April 13, 2012 by John Rook

The death penalty in Connecticut is all but a memory now.
Following up on the State Senate's lead, the Connecticut House of Representatives Wednesday voted to repeal the capital punishment law in the state, making "life in prison without the possibility of parole" the most severe sentence possible. The vote — 86-62 — mostly followed party lines, with a majority of Democrats voting for the repeal and Republicans voting to uphold the law.
While the repeal will apply immediately, once Gov. Dannel Malloy signs the bill as he has promised to do, it will not technically affect those current on death row. Of the 11 men awaiting the death penalty, Joshua Komisarjevsky and Steven Hayes, the two men involved in the Petit triple homicide from 2007, are the most recognizable. Many believe the law was written to be prospective in order to prevent Komisarjevsky and Hayes from benefitting from the repeal.
However, one local law maker, Republican Representative Al Adinolfi, who represents Cheshire, is not convinced that the two Cheshire killers will be immune to the affects of the appeal.
“It’s disingenuous to say you can prospectively repeal the death penalty but still execute those who are already on Death Row. There is an exhaustive history of existing law that suggests the obvious argument that it would be untenable as a matter of constitutional law or public policy to execute someone today who could not be executed for committing the same conduct at a date in the future,” stated Adinolfi, in a statement released after the repeal vote had taken place.
Adinolfi has been a local opponent of repeal and a staunch supporter of continuing the death penalty in Connecticut.
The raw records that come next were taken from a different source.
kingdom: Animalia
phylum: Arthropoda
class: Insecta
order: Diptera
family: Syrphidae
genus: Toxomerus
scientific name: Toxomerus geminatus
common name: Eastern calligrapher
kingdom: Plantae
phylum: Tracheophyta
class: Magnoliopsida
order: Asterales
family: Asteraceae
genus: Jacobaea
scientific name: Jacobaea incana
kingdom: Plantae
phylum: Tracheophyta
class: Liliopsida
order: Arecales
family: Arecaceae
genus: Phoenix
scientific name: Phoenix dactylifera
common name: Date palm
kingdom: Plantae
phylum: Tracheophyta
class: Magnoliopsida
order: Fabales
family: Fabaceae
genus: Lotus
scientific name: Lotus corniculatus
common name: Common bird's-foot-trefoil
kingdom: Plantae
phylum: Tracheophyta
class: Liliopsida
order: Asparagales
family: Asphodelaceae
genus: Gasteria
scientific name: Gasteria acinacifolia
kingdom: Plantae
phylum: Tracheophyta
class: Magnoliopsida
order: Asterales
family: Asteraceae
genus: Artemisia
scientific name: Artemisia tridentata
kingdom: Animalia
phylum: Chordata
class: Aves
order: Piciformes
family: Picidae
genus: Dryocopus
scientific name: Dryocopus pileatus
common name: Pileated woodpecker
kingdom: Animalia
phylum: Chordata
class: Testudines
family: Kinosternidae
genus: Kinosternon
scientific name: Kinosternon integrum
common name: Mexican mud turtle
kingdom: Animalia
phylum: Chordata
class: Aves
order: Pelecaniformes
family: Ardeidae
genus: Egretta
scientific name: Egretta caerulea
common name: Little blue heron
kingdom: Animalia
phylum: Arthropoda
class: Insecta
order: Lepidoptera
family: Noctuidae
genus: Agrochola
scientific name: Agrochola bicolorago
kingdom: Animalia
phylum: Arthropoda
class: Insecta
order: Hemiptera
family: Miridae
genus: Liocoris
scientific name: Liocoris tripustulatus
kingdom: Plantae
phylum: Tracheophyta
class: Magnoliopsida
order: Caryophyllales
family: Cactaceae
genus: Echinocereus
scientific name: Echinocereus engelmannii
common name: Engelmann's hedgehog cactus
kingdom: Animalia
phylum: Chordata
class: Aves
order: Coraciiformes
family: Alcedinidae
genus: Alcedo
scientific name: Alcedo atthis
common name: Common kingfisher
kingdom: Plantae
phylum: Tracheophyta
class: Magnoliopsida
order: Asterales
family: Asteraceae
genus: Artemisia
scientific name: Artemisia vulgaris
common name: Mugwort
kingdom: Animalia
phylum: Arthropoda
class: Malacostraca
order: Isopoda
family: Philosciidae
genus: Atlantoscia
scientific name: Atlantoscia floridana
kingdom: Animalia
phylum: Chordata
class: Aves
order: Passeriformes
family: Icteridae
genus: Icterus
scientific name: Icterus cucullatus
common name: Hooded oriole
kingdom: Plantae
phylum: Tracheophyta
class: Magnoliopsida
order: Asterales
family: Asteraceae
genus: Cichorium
“I believe the death penalty if applied fairly and justly is an appropriate punishment. A death sentence permanently removes the worst and most heinous criminals from society and proves much safer for the rest of the law-biding citizens than the long term or permanent incarceration of that individual. It is self evident that dead criminals cannot commit any further crimes, either within prison or after escaping or after being released from one,” Adinolfi continued in his statement.